La révolution silencieuse de la jeunesse africaine
Par tous les signaux qu’elle envoie, la jeunesse africaine ne demande qu’à prendre son envol. De nouvelles approches et de nouveaux modèles émergent, portés par une soif d’entreprendre et une avidité à se réinventer loin des sentiers battus.
C’est peut-être dans les secteurs créatifs que cette déferlante fait le plus de vagues. La musique d’abord, où de jeunes rappeurs comme le Nigérian Khaid, la jeune pépite Ayra Starr ou les artistes de la bouillonnante scène alternative abidjanaise comme Zagba le Requin et la Team Paiya,Tamsir, Didi B ou autres KS Bloom déplacent les lignes en s’émancipant des circuits classiques grâce au streaming et aux réseaux sociaux.
Des initiatives comme les plateformes Afrikapaly et Uduxi Music, qui permettent à des artistes d’auto-produire et vendre leurs titres en ligne, ou les concerts virtuels à succès organisés par le Collectif Teranga illustrent l’entrée dans une nouvelle ère pour l’industrie musicale africaine. Une ère plus ouverte, décomplexée et portée par le numérique.
Cette créativité débridée fait également des étincelles dans d’autres domaines comme le sport, la mode ou les arts visuels. Des initiatives comme le phénomène de la ligue de football de rue Marvel Ikoyi au Nigeria, ou encore les expositionsvirales d’artistes comme l’incontournable Malnobra dévoilent les multiples visages d’une jeunesse en ébullition.
Au-delà de leur créativité débridée, ces industries culturelles et créatives recèlent un potentiel économique colossal pour l’Afrique.
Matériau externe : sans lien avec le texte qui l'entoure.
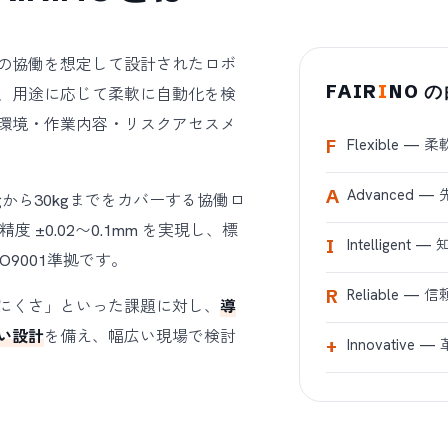
の協働を想定して設計されたロボ
FAIR
I
NO 
、用途に応じて柔軟に自動化を検
環境・作業内容・リスクアセスメ
Flexible — 
F
Advanced —
A
gから30kgまでをカバーする協働ロ
±0.02〜0.1mm を実現し、標
Intelligent 
I
SO9001準拠です。
Reliable — 
R
にくさ」といった課題に対し、
導
い設計
を備え、幅広い現場で検討
Innovative 
+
Le cabinet Enko estime leur poids à 109 milliards de dollars d’ici 2026, avec des progressions annuelles à deux chiffres. Un poids sans doute encore sousestimé car ces méthodologies peinent à capter l’intégralité de cet écosystème informel et digitalisé.
Cependant, le chemin vers l’émergence d’un réel écosystème créatif pérenne reste semé d’embûches. À commencer par le manque de financements, de structures d’accompagnement et de formations dédiées. Moins de 20% des start-ups créatives se font financer au-delà des premières années. Il est aussi important de souligner l’inadaptation des cadres juridiques et fiscaux.
Plus que jamais, il appartient donc aux dirigeants des États africains de se saisir de cet enjeu majeur et d’accompagner pleinement l’éclosion de ces formidables viviers de talents, d’emplois et de croissance. En structurant des filières créatives solides, adossées à des écosystèmes entrepreneuriaux complets. En formant les nouveaux managers culturels dont ces industries ont besoin. Et en débloquant les financements publics et privés indispensables, notamment en faisant levier sur les investisseurs étrangers de plus en plus séduits par ces marchés émergents.
Les chantiers à ouvrir sont immenses mais les bénéfices pour les économies et les sociétés africaines de demain le seront tout autant. Car cette révolution, aussi silencieuse soit-elle, ne pourra être contenue éternellement. Elle puise ses forces dans la jeunesse même du continent et dans son inépuisable détermination à réussir.